The retreat of glaciers and ice caps can cause increased volcanism. Reduction in ice cover reduces the confining pressure exerted on the volcano, increasing deviatoric stresses and potentially causing the volcano to erupt. This reduction of pressure can also cause decompression melting of material in the mantle, resulting in the generation of more magma.[99] Researchers in Iceland have shown that the rate of volcanic rock production there following deglaciation (10,000 to 4500 years before present) was 20–30 times greater than that observed after 2900 years before present.[100] While the original study addresses the first reason for increased volcanism (reduced confining pressure), scientists have more recently shown that these lavas have unusually high trace element concentrations, indicative of increased melting in the mantle.[101] This work in Iceland has been corroborated by a study in California, in which scientists found a strong correlation between volcanism and periods of global deglaciation.[102] The effects of current sea level rise could include increased crustal stress at the base of coastal volcanoes from a rise in the volcano's water table (and the associated saltwater intrusion), while the mass from extra water could activate dormant seismic faults around volcanoes. In addition, the wide-scale displacement of water from melting in places such as West Antarctica is likely to slightly alter the Earth's rotational period and may shift its axial tilt on the scale of hundreds of metres, inducing further crustal stress changes.[103][104]

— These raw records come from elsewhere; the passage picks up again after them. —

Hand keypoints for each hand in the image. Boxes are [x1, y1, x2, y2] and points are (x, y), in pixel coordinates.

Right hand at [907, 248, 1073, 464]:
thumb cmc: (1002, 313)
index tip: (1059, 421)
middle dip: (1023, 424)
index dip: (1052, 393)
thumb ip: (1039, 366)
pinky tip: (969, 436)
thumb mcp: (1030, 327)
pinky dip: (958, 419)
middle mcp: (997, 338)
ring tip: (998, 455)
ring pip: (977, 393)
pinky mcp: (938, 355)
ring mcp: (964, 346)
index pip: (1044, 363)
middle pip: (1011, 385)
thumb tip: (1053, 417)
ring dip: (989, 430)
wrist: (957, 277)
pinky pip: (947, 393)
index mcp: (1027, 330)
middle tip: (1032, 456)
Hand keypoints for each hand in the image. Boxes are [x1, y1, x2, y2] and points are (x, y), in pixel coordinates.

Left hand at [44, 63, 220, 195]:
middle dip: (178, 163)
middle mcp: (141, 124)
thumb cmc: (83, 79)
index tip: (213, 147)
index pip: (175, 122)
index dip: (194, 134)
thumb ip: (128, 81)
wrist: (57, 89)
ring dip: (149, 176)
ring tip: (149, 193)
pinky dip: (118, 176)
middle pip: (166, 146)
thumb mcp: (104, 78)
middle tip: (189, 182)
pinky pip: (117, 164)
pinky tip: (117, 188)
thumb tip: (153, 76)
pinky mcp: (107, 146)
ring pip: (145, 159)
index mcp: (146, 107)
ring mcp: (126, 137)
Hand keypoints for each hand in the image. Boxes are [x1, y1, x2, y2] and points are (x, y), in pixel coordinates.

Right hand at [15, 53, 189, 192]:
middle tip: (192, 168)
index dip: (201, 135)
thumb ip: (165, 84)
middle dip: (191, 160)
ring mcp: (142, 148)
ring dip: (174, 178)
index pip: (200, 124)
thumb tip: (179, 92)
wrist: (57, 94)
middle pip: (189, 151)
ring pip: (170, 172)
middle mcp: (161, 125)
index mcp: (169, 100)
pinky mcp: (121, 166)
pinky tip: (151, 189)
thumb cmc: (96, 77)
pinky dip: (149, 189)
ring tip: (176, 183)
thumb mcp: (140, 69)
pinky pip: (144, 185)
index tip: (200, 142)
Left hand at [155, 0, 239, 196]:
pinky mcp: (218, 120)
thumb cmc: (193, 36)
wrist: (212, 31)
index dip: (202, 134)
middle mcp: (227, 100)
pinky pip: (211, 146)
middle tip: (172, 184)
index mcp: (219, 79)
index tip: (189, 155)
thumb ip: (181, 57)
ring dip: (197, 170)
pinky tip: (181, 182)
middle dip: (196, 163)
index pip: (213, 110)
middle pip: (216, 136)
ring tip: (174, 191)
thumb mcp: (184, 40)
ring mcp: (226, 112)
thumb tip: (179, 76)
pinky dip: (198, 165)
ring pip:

Current melting of ice is predicted to increase the size and frequency of volcanic eruptions.[105] In particular, lateral collapse events at stratovolcanoes are likely to increase,[105][106] and there are potential positive feedbacks between the removal of ice and magmatism.[105]

Earthquakes

A numerical modeling study has demonstrated that seismicity increases during unloading, such as that due to the removal of ice.[107]